Our story
Cinderbay Decision Institute was founded by operators and researchers who saw a gap: leaders face probabilistic reality daily, yet most training stops at dashboards. We built a curriculum that turns uncertainty into a managed asset, blending Bayesian inference, causal design, and robust optimization into executive practice.
Mission
Elevate the world’s decision quality by teaching leaders to frame, quantify, and communicate uncertainty responsibly.
Approach
Rigor with translation—mathematics that maps to governance, incentives, and the real costs of error.
Impact
From pricing to product bets and portfolio allocation, our alumni drive measurable ROI and fewer unforced errors.
Principles we teach
- Start with a decision, not a dataset.
- Make assumptions explicit; audit them continuously.
- Prefer causal explanations over descriptive comfort.
- Quantify uncertainty and propagate it through outcomes.
- Optimize for value under constraints, not vanity metrics.

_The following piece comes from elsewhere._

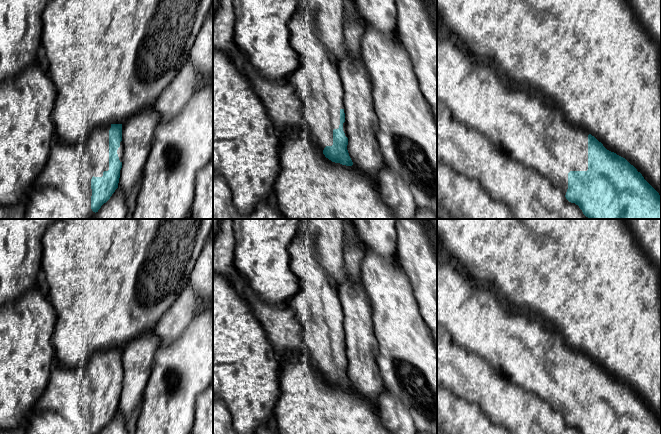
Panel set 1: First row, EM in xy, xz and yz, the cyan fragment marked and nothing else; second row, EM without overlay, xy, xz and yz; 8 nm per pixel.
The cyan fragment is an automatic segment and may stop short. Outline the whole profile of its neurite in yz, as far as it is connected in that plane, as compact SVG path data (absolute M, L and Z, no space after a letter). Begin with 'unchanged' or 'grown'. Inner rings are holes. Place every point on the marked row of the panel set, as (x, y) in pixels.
grown; M437 22L437 100L447 106L455 121L479 131L514 161L548 178L589 219L661 219L661 196L633 165L607 150L584 129L567 121L563 112L554 109L538 94L523 87L505 88L496 70L487 62L470 58L448 36L440 38L439 24Z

- Build explainability and fairness into every intervention.
Leadership team
Elena Mora, PhD
Founder & Dean — Bayesian decision analysis, previously led pricing science at a global marketplace. Author of “Posteriors in the Boardroom.”
Raj Patel
Director of Causality — Built experimentation platforms at scale, specializes in uplift modeling and policy evaluation.
Maya Greene
Head of Optimization — Operations research and robust planning for supply chains and workforce allocation.
Lars Nyström
Faculty, Forecasting — Probabilistic forecasting, calibration, and policy decision support.
Ethics pledge
We commit to responsible modeling, transparent reporting, and continual harm assessment. We never promise certain outcomes; we teach you to quantify uncertainty and disclose limitations.